Test Query Configuration
The API Proxy connector requires at least one test query for health checks to determine that the API is available and healthy. Test queries follow the same APIProxyQuery schema as other request types.
Test queries are used by the RM Agent to verify connectivity and availability before processing privacy requests.

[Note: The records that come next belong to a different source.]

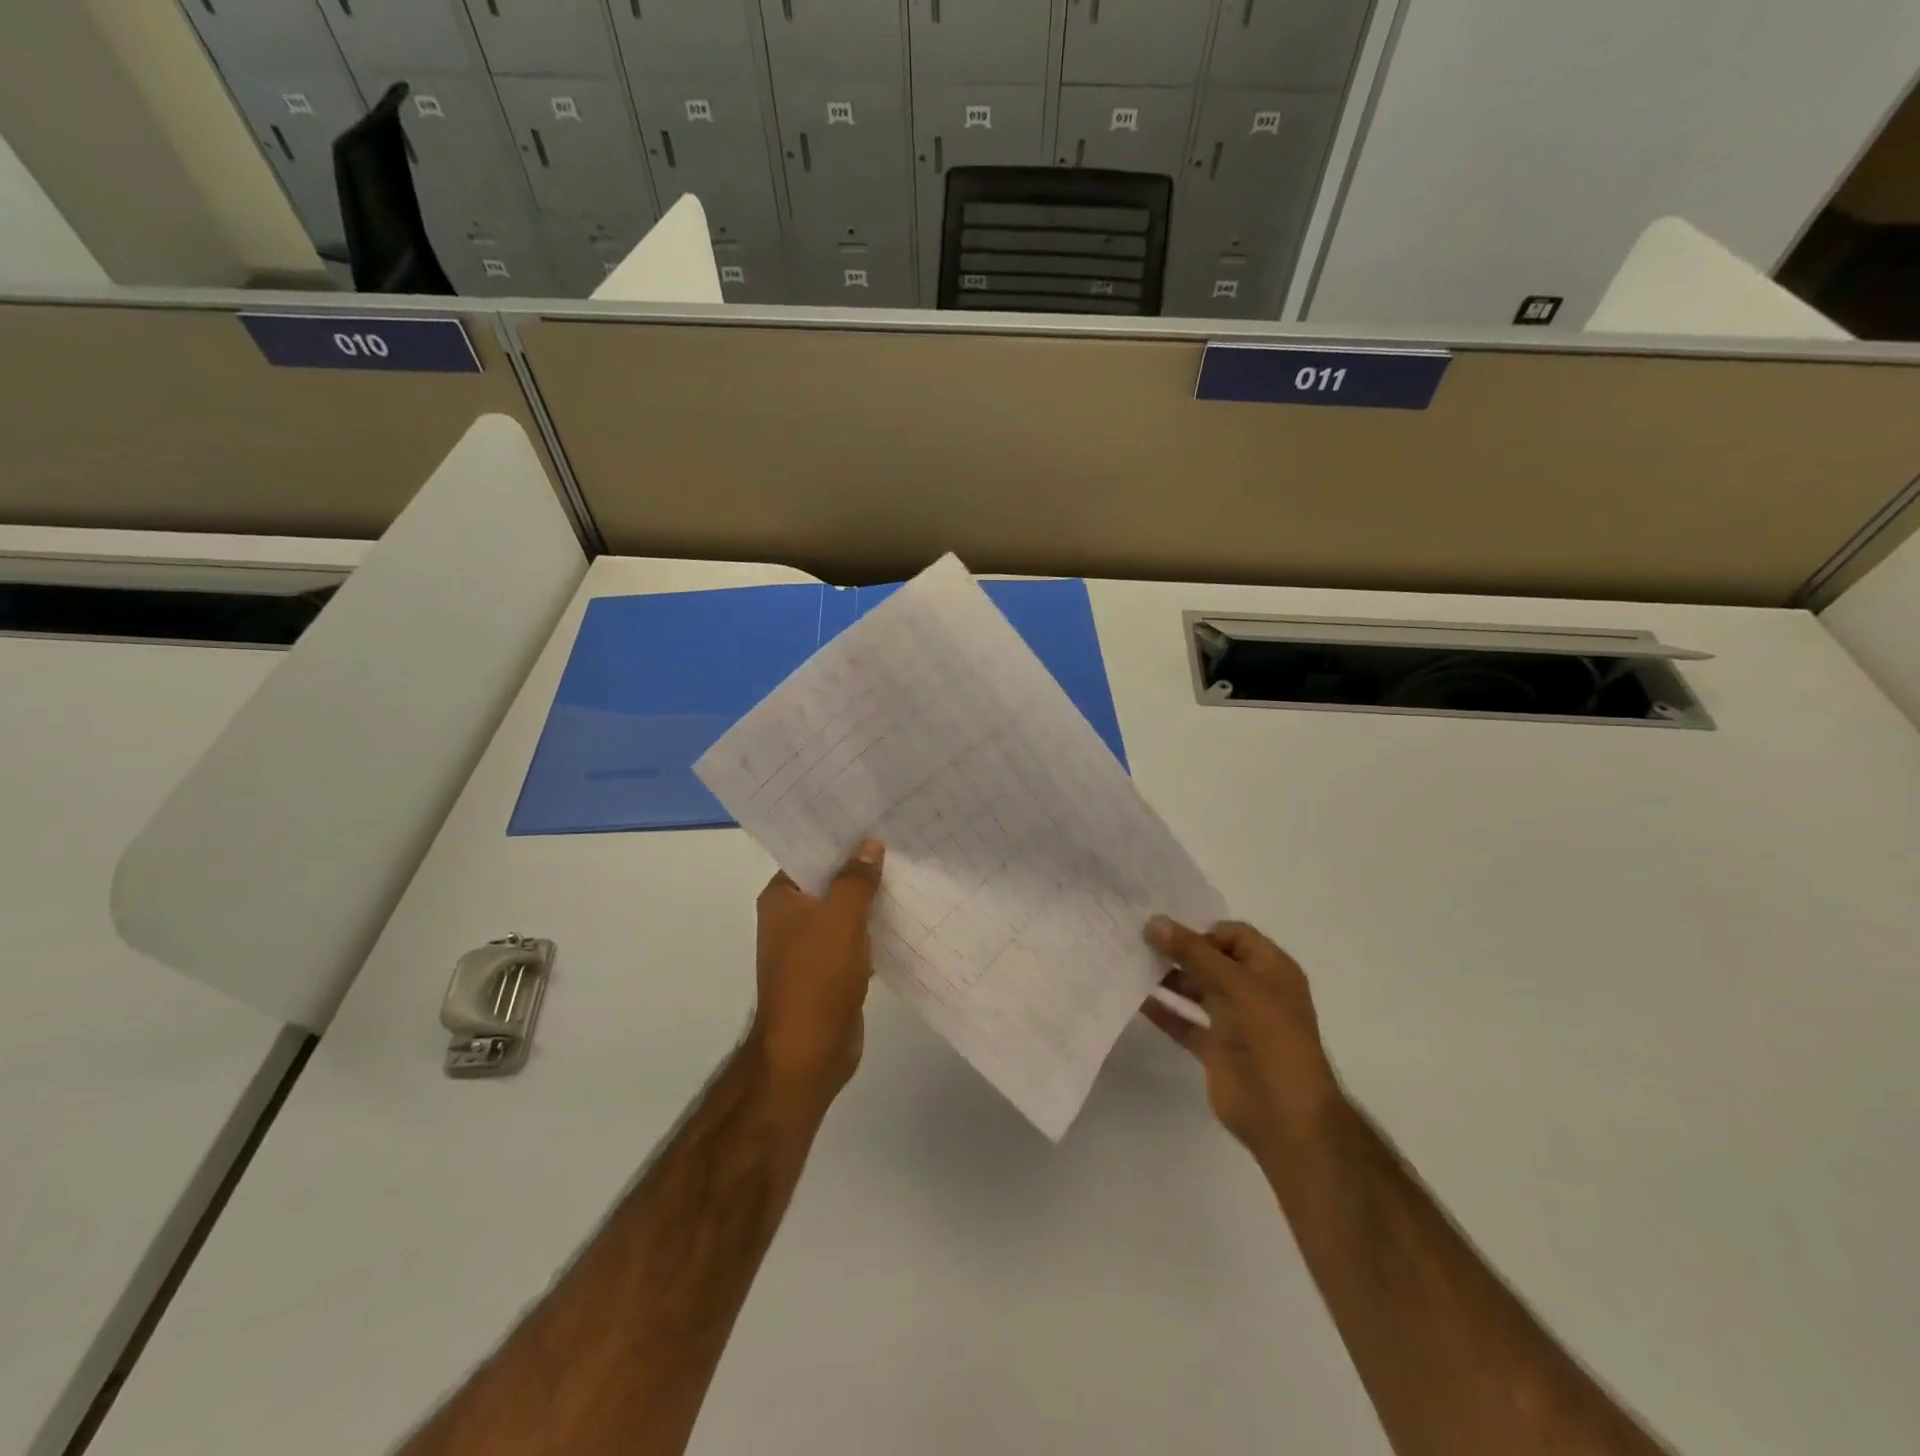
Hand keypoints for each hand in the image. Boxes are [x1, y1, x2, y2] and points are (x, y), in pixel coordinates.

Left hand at [747, 840, 884, 1110]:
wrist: (809, 1053)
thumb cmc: (817, 977)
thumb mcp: (841, 919)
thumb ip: (856, 879)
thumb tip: (869, 844)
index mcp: (781, 899)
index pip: (809, 855)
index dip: (839, 838)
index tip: (872, 818)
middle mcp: (791, 918)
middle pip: (829, 881)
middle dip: (860, 866)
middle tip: (899, 840)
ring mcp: (810, 946)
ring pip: (844, 911)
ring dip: (870, 898)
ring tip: (908, 870)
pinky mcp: (830, 970)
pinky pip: (854, 938)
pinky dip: (873, 928)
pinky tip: (903, 914)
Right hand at [1142, 917, 1342, 1158]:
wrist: (1286, 1114)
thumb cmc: (1271, 1036)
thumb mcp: (1235, 984)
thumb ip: (1192, 952)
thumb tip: (1153, 921)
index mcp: (1271, 970)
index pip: (1234, 936)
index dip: (1202, 931)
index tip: (1166, 933)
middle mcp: (1254, 991)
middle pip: (1212, 961)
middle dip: (1179, 952)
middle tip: (1138, 943)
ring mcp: (1235, 1022)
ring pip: (1197, 990)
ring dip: (1168, 979)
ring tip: (1132, 966)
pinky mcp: (1216, 1049)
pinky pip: (1186, 1022)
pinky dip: (1164, 1011)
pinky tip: (1136, 999)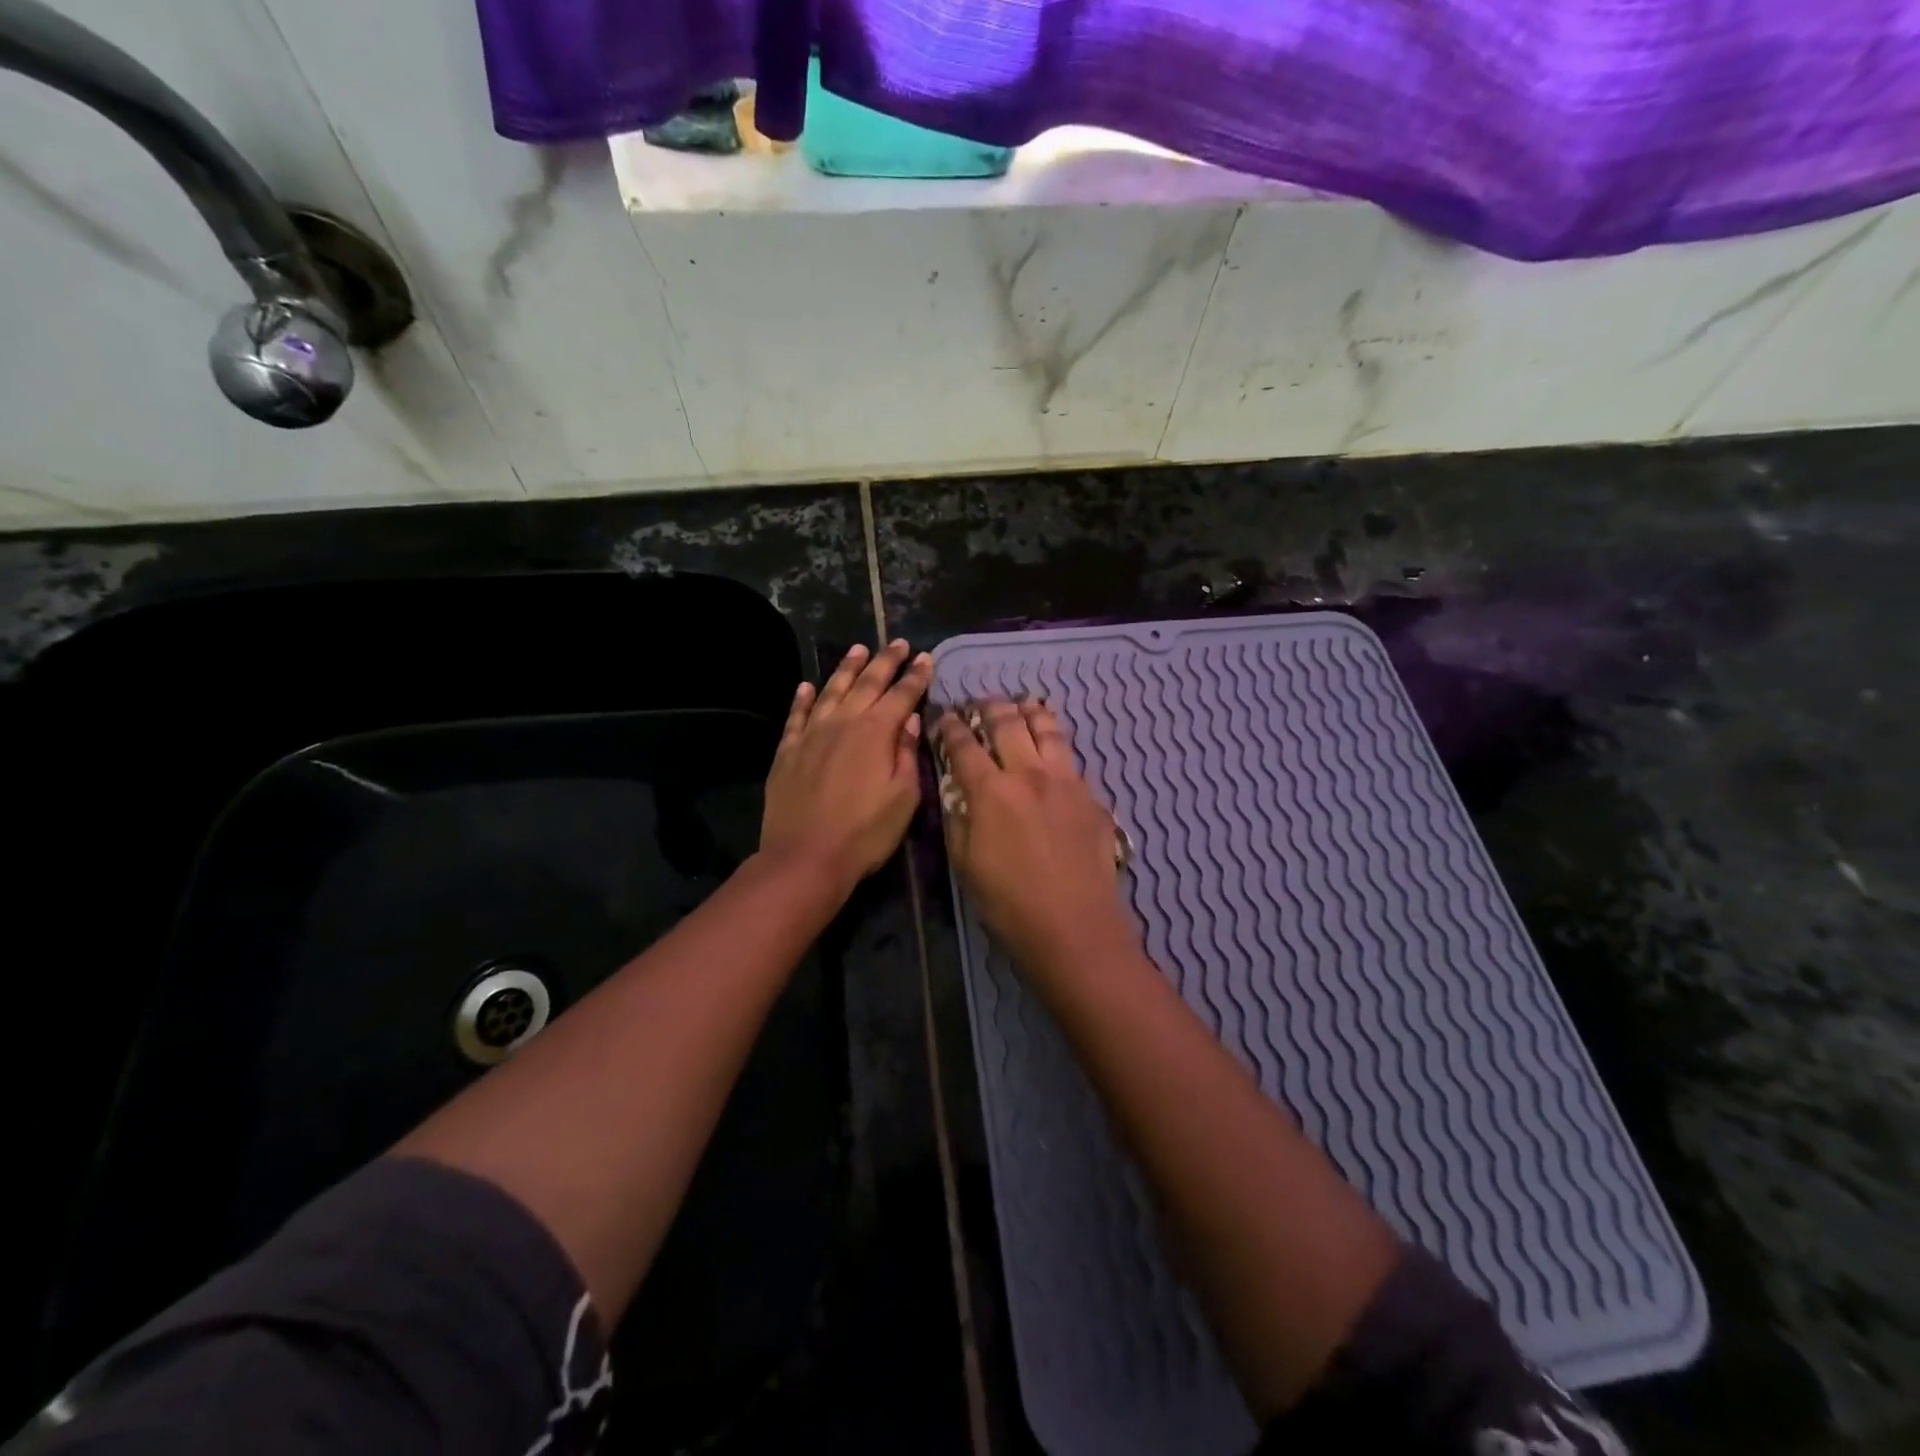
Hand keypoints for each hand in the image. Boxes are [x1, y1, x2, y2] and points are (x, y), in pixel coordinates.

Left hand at [761, 641, 931, 892]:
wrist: (806, 857)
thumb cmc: (865, 833)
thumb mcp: (903, 798)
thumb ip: (908, 754)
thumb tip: (910, 719)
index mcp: (876, 733)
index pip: (901, 695)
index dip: (916, 676)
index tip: (926, 658)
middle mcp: (843, 723)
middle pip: (867, 684)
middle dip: (885, 661)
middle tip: (899, 643)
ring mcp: (811, 735)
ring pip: (831, 691)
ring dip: (847, 669)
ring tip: (858, 649)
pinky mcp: (787, 752)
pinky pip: (796, 716)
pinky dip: (803, 698)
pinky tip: (807, 686)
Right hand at [935, 700, 1133, 975]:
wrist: (1075, 929)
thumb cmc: (1009, 904)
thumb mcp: (965, 864)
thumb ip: (959, 819)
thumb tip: (959, 791)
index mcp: (992, 791)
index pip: (965, 745)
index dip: (952, 727)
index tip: (946, 717)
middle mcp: (1030, 774)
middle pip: (1008, 723)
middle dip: (990, 707)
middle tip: (981, 703)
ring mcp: (1067, 782)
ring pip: (1048, 729)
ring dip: (1030, 712)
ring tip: (1023, 706)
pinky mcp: (1093, 797)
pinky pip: (1072, 758)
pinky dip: (1057, 744)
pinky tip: (1054, 749)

Configure test queries to call a lightweight endpoint that confirms the API is reachable and properly authenticated.
Example test query:
{
"url": "https://api.acme.com/health",
"headers": {
"Authorization": "Bearer {api_key}"
},
"verb": "GET",
"verify_ssl": "true",
"valid_response_codes": [200],
"fail_retry_response_codes": [500, 502, 503]
}
Troubleshooting
If you are unable to successfully connect the integration, review these common troubleshooting steps:
Agent Unable to Connect to API Proxy
- Verify that the network is configured to allow the Agent to connect with the API Proxy instance.
- Verify the Agent has permissions to access the API Proxy credentials stored in your vault.
Agent is Not Connected in DataGrail
- Confirm that the Agent is running, and logs do not indicate any errors.
- The DataGrail API Key used by the Agent is valid and not expired.
- The Agent has permissions to access the DataGrail API Key stored in your vault.
- Network egress is permitted from the Agent to your DataGrail domain.
Technical Details
| Access Type | Synchronous |
|---|---|
| Deletion Type | Synchronous (Whole Record) |
| Opt Out Type | Synchronous |
Disclaimer: The information contained in this message does not constitute as legal advice. We would advise seeking professional counsel before acting on or interpreting any material.